I smiled quickly, but I didn’t move for the door. The key was hidden under the mat and even though Caleb felt safe it had been drilled into me that I couldn’t show him where the key was. Uncle Walt would kill me.

“So Dean Waters?” He kicked the toe of his boot on the brick step.

“What about him?” I carried a pit of resentment in my stomach toward Dean.

“Can I call you? Is that a problem?” he asked, and I felt the warmth seeping into my bones. “I don’t want to get in the middle of something.” The bitter pit dissolved almost instantly.

I nodded. “Yes. I mean no. No, it’s not a problem. We broke up at the beginning of the summer. You can call.” I wanted to blurt out that it was a stupid summer fling that never should have taken off in the first place.

“Good. Because I want to call you.”

There was an invisible pull. A current running between us.
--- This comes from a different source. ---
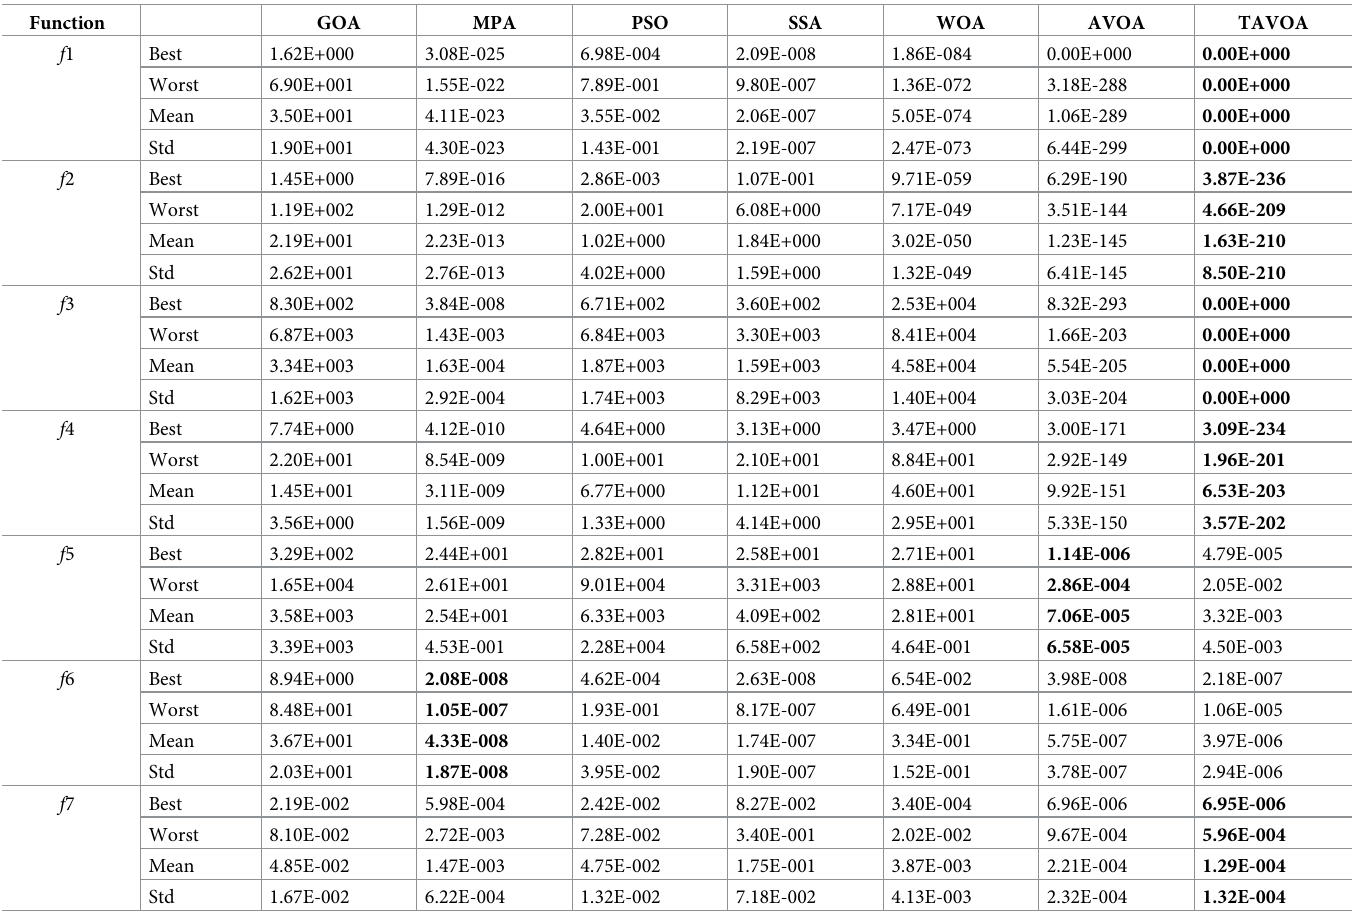
Table 3. Experimental results of basic unimodal benchmark functions ( f 1 − f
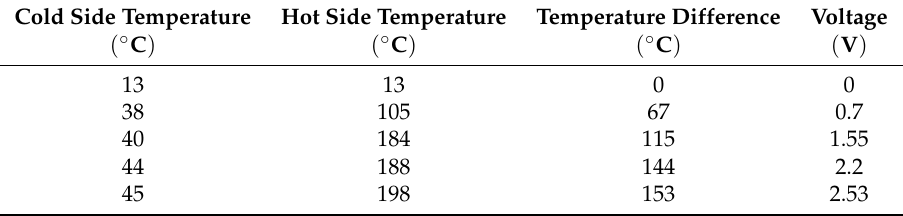
Table 2. Dependence of the voltage on temperature difference in Peltier cells for the second experimental measurement.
Maybe it was the kind of current that can only run between strangers. Shallows and depths that haven’t been touched or discovered rushed freely. Murky water. Clear crystal waves. All the seasons washed together. How were strangers supposed to know what the tides were like without wading in?

I turned to Caleb as his hand reached for my cheek. I thought his skin should be as cool as he was, but it wasn’t. It was warm, hot almost as he pressed his palm against my face. Was he nervous like I was?

I thought he was about to kiss me. I didn’t question whether it was too much too fast. I waited, wanting to know what this kiss would feel like. How did Caleb kiss? Would he take his time and memorize my lips the way I wanted him to?

“Your number?” he reminded me. But it was hard to move with his hand against my jaw. I wanted to stay there. Locked like that.

Right there everything was perfect. I couldn’t hurt him. He couldn’t hurt me. We could linger in that space where everything felt laced with magic and fate as if the Universe had stepped in and made our paths cross. It was the moment when regret didn’t live between us. I wanted it just a little longer. To hold it. Before I tipped. Before I fell. Before all I had left were memories.